Ob es wirklich Meuterei war, sei dahin gestellt – denn was danach passierte, ist aus meiner Sicht der eigentliche Skandal: Mit der Entscheidung der Marineführung, die gesamte Ausbildung auf der Gorch Fock vorerst auszusetzen, seien die vier Betroffenen von der Schiffsführung aufgefordert wirden, die ihnen eröffneten Ablösungsanträge zu vernichten, berichtet der Wehrbeauftragte. Also alles schön vertuschen?

Ich war nie Soldat und lasse mich deshalb gerne korrigieren, aber bei der Beobachtung der Truppe über zwei Jahrzehnte habe ich eines gelernt: Es ist ein Mythos, dass eine Armee allein auf Befehl und Gehorsam aufgebaut ist. Mindestens genau so wichtig ist Vertrauen – Vertrauen in den Kameraden, der einen in einer brenzligen Situation nicht im Stich lässt. Und Vertrauen auf die Vorgesetzten, die ihre Leute nicht in Extremsituationen hetzen und dann hängen lassen.

Dieses Vertrauen droht verloren zu gehen. Und das hat für die Bundeswehr weit schlimmere Konsequenzen als ein Verstoß gegen eine ZDv oder einen Paragraphen.

Das Segelschulschiff Gorch Fock unter Sturmsegeln – erstmals umrundete das Ausbildungsschiff Kap Hoorn. Der Sturm vor der Spitze Südamerikas dürfte leichter auszuhalten sein als der Sturm, der jetzt in der Heimat droht. (Foto: Yvonne Knoll/PIZ Marine)

Nachtrag: Da die sexuelle Belästigung auf der Gorch Fock in etlichen Meldungen großen Raum einnimmt, will ich gerne ergänzen, was der Wehrbeauftragte dazu mitgeteilt hat:

Ein Obergefreiter (Offizieranwärter) trug vor, von drei Soldaten der Stammbesatzung belästigt worden zu sein.

Während eines Hafenaufenthaltes sei er duschen gegangen.
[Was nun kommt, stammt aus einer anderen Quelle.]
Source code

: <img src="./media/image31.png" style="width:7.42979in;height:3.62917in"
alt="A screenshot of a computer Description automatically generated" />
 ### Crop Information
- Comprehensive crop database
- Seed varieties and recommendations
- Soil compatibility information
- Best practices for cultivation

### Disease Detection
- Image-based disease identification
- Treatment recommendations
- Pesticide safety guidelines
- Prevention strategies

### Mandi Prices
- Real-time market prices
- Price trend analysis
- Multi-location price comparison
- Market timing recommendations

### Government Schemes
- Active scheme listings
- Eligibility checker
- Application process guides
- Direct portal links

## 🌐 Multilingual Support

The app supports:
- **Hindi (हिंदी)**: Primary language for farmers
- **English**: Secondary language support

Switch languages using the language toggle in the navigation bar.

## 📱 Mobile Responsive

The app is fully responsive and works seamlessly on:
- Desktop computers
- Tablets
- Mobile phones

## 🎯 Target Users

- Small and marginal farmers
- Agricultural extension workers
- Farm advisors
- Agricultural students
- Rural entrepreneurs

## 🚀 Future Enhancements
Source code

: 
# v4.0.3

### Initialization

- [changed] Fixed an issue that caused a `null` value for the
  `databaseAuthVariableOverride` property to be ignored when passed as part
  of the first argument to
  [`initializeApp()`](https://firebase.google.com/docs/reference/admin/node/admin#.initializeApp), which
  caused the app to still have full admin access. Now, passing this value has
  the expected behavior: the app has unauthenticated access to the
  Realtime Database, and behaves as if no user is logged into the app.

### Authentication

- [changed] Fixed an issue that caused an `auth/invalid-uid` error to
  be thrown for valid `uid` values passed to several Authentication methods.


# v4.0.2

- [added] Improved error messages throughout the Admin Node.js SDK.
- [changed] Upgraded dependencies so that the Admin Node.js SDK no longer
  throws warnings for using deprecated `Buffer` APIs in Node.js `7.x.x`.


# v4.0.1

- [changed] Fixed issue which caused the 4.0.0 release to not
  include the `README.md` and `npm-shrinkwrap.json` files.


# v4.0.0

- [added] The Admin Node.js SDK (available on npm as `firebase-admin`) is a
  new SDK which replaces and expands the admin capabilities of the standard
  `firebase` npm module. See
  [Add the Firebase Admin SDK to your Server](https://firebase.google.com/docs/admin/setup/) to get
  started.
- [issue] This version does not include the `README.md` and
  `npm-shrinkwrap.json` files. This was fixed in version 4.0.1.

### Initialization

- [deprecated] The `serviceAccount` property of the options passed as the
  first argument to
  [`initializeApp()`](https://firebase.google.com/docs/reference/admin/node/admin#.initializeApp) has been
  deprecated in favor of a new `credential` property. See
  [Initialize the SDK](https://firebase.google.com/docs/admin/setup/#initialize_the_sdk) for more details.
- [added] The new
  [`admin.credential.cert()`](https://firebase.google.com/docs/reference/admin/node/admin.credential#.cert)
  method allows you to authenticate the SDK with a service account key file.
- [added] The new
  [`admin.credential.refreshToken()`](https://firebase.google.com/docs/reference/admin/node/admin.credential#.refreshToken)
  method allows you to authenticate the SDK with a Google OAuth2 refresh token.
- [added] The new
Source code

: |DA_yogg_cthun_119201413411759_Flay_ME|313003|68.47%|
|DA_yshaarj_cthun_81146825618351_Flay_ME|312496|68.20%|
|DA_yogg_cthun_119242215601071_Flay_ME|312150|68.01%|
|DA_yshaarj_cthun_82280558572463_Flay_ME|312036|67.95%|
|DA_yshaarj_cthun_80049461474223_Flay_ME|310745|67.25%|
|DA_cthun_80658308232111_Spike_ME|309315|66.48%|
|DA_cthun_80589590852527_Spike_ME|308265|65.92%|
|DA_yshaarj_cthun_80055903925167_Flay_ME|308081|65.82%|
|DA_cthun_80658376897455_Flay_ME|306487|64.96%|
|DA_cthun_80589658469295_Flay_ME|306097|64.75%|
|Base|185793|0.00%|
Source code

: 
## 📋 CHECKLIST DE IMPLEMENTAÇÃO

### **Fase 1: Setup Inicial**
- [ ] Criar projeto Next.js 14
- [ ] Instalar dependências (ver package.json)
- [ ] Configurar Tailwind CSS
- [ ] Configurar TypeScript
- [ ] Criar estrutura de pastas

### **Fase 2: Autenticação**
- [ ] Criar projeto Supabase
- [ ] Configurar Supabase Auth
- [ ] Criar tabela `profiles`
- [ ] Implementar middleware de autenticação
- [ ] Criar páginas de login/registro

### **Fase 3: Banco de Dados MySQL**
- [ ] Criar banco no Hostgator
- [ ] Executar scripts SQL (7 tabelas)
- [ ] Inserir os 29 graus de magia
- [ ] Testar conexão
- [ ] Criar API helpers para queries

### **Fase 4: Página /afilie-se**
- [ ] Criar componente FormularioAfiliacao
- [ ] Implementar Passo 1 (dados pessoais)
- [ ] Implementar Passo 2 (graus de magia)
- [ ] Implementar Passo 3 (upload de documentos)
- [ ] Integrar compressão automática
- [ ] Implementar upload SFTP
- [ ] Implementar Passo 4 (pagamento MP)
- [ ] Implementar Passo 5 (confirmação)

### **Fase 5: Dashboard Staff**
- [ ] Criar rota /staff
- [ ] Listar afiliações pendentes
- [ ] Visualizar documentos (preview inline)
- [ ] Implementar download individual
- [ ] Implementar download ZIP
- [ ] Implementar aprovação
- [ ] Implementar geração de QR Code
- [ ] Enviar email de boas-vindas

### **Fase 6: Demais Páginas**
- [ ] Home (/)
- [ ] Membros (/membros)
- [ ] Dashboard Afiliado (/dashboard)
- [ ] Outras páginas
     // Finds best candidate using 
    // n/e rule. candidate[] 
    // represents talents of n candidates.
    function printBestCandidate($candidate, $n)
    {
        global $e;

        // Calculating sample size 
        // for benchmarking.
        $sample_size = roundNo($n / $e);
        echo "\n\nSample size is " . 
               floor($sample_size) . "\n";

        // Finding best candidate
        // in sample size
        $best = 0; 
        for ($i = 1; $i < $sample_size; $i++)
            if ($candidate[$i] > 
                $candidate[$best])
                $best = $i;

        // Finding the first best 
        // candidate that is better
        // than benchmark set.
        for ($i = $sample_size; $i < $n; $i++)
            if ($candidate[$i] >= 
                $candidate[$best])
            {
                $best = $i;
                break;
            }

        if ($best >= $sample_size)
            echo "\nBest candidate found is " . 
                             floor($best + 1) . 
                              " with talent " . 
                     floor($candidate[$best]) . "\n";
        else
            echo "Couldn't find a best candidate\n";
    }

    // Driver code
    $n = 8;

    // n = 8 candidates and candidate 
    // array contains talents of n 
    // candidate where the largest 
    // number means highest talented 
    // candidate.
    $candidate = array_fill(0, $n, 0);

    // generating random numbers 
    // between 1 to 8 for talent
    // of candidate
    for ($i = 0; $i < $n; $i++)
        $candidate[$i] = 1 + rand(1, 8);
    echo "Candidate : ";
Dort sei er von drei Soldaten der Stammbesatzung angesprochen worden. Es sei „auf dem Schiff ähnlich wie im Knast, jeder Neue müsse seinen Arsch hinhalten“. Sie hätten daraufhin eine Flasche Shampoo auf den Boden geworfen und ihn aufgefordert, sich danach zu bücken. Er habe Angst bekommen und die Dusche schnellstmöglich verlassen.

Den Vorfall habe er seiner Vertrauensperson gemeldet, die die Meldung an die Vorgesetzten weitergetragen habe. Seine Aussage sei aufgenommen worden und der Kommandant habe die Besatzung an der Pier antreten lassen sowie eine Belehrung ausgesprochen.